Um país necessita de uma Política de Estado, com objetivos permanentes, independentemente do governo do dia. Quer saber por que isto acabou no Brasil?
“Nós não estamos em uma guerra tarifária. A guerra tarifária vai começar quando eu der uma resposta a Trump, se ele não mudar de opinião”. Esta frase, do presidente resume a situação do Brasil, que não tem mais uma política de Estado, mas cujo Estado foi sequestrado pela ideologia e por uma corja (grupo de pessoas de mau-caráter) cujo único interesse é o poder.
BRIGA COM USA
Evidentemente, algumas demandas de Trump são absurdas e, como tal, devem ser tratadas como tal. O presidente de uma democracia não pode interferir no judiciário, mesmo que o nosso tenha um viés político-ideológico.
A política de taxação de importações de Trump é arbitrária e burra. Ele vai pagar o preço, mas qualquer negociador mediano sabe que na carta de Trump, o tema do ex-presidente foi um bode na sala, que seria tirado durante a negociação. Os temas econômicos poderiam e seriam negociados, como está acontecendo com muitos países. O problema é que o conflito interessa para os dois protagonistas. O americano quer dar uma lição em um presidente de uma república bananeira, na opinião dele. O brasileiro, que estava nas cordas, conseguiu recuperar um pouco de popularidade e, como não tem outra agenda, vai apostar tudo nesta.
PRÓXIMOS CAPÍTULOS
Participei de duas reuniões com empresários do setor de madeira e móveis catarinenses esta semana. Santa Catarina exportou 1,7 bilhões de dólares para os EUA em 2024. Produtos de madeira reflorestada representaram 37,3% e móveis 6,4%. A maioria das empresas teve seus embarques suspensos. Muitas já estão antecipando férias. Em mais algumas semanas, começam as demissões. De um total de mais de 130 mil empregos, uns 40% estão na corda bamba.

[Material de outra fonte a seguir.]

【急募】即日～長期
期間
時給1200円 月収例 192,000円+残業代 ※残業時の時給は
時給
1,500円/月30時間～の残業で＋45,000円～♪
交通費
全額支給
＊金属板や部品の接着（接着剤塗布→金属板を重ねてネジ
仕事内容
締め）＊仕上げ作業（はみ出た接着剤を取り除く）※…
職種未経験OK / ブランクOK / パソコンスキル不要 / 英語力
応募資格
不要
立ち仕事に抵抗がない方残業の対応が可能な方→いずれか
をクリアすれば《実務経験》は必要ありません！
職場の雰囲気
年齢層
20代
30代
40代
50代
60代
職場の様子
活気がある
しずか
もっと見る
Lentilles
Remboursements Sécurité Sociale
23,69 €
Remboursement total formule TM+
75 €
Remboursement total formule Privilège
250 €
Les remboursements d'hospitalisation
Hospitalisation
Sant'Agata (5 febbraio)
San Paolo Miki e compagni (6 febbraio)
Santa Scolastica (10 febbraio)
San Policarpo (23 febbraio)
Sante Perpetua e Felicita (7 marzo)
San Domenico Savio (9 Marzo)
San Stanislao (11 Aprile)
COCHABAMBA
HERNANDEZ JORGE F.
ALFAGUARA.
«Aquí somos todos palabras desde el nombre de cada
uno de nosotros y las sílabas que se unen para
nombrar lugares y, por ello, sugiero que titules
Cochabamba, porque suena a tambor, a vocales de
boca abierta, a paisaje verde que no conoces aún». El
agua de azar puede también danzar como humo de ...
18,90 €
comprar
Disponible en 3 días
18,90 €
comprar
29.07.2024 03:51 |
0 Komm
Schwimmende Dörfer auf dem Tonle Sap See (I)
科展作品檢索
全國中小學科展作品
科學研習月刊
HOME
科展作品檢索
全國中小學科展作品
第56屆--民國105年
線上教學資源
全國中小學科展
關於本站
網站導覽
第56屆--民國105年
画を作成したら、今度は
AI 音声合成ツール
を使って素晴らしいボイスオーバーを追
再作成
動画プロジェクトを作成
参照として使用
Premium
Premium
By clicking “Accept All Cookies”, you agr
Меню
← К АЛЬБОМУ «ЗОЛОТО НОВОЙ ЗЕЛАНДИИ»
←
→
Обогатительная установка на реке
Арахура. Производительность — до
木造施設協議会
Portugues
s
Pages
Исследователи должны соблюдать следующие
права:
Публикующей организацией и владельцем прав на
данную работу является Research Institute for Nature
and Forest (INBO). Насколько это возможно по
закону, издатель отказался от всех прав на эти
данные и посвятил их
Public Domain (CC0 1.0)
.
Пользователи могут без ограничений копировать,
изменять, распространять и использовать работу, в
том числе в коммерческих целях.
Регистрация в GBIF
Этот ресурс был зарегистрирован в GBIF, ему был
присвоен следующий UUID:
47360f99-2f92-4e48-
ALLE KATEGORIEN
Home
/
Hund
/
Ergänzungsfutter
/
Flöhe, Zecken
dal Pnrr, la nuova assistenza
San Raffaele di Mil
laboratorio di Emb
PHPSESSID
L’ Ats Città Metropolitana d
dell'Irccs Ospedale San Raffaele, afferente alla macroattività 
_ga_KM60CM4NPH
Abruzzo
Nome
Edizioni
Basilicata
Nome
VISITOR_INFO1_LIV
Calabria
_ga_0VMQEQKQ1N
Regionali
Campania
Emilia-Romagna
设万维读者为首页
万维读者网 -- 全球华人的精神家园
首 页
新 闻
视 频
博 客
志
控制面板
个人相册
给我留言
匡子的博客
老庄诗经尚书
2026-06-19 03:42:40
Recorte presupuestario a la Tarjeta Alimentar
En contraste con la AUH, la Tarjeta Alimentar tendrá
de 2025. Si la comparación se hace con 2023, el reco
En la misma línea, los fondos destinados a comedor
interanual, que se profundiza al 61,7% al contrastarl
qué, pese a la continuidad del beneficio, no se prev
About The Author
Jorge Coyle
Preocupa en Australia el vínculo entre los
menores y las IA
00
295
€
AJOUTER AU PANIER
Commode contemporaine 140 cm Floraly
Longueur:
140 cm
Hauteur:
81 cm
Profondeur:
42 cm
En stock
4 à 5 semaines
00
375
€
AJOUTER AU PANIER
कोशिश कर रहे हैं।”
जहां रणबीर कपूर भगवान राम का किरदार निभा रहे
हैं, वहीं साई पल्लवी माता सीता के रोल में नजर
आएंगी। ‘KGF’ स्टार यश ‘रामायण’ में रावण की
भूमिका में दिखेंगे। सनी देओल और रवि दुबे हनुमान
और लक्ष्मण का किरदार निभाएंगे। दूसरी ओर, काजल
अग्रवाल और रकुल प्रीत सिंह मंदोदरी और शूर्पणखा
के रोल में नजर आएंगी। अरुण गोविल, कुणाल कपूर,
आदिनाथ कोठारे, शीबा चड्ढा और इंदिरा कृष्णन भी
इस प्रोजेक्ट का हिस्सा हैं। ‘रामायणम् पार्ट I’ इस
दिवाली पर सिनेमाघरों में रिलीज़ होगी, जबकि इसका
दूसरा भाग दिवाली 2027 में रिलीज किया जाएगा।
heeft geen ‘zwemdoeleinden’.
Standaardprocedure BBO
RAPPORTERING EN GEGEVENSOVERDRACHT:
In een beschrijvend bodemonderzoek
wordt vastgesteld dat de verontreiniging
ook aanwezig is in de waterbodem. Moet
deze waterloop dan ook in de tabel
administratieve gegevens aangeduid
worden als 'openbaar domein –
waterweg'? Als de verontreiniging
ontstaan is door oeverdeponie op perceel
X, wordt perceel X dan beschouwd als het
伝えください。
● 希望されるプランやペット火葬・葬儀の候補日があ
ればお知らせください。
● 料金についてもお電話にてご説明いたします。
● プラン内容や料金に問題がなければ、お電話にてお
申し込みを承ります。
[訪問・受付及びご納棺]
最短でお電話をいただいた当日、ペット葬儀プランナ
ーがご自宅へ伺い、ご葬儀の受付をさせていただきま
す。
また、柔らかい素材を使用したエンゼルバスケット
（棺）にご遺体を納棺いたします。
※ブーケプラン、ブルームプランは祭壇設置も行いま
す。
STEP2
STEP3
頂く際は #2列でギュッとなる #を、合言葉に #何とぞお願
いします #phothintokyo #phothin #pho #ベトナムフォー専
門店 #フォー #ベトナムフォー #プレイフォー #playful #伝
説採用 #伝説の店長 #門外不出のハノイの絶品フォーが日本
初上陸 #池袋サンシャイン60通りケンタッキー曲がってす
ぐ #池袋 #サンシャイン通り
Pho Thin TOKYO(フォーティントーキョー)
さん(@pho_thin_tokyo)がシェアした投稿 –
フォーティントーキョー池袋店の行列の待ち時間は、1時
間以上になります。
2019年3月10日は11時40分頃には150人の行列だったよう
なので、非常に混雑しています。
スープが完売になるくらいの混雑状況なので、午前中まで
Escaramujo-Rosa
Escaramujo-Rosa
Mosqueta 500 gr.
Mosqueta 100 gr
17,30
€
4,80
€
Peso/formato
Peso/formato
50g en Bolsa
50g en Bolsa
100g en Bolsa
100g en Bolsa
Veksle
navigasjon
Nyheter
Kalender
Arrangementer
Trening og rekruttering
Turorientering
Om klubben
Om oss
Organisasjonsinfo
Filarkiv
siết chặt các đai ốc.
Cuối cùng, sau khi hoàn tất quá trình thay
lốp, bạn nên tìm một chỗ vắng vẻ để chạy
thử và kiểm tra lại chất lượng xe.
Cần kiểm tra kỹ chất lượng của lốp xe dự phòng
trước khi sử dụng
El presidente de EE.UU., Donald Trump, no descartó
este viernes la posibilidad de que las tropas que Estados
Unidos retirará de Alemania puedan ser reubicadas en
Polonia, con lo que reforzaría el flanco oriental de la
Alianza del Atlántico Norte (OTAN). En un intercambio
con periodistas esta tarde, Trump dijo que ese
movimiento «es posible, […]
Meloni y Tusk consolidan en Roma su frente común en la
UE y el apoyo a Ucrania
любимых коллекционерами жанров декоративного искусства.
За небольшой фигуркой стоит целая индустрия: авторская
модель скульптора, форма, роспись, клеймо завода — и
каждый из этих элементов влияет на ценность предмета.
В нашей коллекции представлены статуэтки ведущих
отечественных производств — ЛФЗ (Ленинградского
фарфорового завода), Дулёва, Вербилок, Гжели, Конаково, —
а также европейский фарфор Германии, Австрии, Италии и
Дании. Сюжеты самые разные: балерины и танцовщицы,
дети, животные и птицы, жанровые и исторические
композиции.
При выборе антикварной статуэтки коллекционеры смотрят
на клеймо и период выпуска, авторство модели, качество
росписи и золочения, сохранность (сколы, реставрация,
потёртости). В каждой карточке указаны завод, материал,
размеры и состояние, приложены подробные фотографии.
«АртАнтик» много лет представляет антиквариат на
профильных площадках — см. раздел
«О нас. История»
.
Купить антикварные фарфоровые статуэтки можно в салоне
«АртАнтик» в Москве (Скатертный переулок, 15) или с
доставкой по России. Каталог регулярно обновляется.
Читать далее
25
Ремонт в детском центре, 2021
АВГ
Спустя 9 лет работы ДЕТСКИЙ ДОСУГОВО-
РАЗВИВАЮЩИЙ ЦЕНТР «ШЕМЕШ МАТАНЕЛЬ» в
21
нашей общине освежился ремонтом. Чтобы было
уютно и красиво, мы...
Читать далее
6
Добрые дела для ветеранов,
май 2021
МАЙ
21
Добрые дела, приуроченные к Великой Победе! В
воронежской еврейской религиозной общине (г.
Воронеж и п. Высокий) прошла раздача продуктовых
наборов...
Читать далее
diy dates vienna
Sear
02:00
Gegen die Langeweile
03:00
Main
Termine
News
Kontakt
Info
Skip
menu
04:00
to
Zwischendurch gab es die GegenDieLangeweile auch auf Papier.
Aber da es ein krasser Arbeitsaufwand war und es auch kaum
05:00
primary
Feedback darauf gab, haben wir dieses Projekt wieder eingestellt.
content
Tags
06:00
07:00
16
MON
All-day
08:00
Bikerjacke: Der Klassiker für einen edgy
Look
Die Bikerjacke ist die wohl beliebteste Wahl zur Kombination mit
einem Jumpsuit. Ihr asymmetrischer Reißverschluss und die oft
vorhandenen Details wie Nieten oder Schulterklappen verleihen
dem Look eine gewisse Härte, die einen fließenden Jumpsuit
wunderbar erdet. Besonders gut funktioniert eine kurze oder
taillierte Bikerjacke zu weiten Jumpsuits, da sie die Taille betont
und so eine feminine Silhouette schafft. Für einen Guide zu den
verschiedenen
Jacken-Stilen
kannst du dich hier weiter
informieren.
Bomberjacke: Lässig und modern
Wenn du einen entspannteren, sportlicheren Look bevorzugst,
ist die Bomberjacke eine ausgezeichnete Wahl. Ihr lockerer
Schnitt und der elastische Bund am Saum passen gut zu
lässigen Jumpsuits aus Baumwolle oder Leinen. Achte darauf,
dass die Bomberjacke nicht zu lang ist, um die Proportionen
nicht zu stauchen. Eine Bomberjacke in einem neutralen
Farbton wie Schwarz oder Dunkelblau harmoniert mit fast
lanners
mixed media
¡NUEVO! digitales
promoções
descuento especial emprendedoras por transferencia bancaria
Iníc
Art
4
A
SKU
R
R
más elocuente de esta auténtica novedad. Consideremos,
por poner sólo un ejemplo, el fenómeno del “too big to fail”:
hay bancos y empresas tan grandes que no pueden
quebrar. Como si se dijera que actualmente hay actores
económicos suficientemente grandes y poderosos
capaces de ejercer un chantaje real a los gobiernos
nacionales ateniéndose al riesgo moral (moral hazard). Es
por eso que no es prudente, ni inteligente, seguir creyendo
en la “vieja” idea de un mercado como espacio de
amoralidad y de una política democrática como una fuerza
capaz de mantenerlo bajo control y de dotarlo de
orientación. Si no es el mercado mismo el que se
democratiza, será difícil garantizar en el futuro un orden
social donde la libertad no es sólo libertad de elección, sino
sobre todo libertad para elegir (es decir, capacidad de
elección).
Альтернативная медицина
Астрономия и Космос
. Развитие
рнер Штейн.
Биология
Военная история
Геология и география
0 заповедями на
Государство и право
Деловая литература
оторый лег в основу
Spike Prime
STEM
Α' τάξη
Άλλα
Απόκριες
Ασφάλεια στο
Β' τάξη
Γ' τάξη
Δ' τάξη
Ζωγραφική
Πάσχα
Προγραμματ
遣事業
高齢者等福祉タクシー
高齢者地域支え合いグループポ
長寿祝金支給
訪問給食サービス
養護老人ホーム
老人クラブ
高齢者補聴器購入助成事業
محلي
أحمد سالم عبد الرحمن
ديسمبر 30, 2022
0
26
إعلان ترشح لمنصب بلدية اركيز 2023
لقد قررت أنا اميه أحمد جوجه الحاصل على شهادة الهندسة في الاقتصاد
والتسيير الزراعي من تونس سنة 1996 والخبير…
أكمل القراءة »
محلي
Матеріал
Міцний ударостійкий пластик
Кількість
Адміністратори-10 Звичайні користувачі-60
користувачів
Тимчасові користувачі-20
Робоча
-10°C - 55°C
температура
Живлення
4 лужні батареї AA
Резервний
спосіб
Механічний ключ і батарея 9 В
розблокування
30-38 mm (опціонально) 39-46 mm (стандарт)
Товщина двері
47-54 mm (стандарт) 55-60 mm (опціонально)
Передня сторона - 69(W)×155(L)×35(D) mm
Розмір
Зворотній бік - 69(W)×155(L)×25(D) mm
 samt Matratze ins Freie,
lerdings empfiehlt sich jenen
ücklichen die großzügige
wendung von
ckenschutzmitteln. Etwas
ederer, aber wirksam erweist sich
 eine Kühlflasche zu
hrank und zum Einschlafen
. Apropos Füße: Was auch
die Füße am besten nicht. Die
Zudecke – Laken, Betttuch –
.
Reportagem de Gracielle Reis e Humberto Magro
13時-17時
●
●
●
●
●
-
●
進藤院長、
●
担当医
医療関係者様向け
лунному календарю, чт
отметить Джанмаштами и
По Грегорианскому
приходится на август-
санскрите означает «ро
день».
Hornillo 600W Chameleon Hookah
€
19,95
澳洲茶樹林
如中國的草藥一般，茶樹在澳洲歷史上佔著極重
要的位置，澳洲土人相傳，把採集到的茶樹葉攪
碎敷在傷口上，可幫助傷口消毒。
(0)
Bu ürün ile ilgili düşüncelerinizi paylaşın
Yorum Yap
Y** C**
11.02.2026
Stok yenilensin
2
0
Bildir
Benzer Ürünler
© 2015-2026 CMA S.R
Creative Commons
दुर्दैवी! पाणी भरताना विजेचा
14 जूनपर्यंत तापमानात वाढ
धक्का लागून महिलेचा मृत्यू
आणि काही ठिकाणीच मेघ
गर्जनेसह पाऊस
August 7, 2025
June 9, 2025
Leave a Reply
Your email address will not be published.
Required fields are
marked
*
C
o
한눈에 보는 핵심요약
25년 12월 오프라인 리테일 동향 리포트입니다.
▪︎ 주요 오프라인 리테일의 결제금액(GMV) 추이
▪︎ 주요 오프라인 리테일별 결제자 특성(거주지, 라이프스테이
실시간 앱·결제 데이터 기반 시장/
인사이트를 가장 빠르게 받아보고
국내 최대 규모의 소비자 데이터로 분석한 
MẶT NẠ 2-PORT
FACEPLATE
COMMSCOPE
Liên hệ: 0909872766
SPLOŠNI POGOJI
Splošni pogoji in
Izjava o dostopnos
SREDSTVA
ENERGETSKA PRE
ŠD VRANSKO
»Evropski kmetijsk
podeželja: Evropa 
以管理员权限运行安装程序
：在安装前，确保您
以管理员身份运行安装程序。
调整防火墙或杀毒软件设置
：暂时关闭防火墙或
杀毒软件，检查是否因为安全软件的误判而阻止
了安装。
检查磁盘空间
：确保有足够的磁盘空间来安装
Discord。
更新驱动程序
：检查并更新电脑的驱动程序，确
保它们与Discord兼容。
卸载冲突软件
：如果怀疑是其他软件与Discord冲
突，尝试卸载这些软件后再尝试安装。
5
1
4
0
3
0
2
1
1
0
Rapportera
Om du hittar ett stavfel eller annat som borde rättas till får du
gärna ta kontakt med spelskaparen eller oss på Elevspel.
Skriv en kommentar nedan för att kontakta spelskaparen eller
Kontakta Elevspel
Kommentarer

Nestas reuniões, fiz o papel de garçom de festa que diz que a bebida acabou. Mesmo que a tarifa de 50% seja prorrogada, os embarques não serão retomados. O foco das ações de Trump não é Bolsonaro, nem Moraes. É o Aiatolá de Garanhuns que não perde oportunidade de atacar ele, os EUA, o dólar, além de ser aliado de democracias (sic!) como o Irã, Rússia, China, Hamas.
AGENDA DE ESTADO
Um país deveria ter fundamentos do Estado na constituição. Deveria ter temas de Estado no orçamento. Nos últimos governos, com exceção do curto de Temer, tivemos pautas ideológicas, partidárias e pessoais.
Como podemos construir uma agenda de Estado no Brasil?
Fonte: “A Fatal Arrogância – Os Erros do Socialismo” – Friedrich A. Hayek.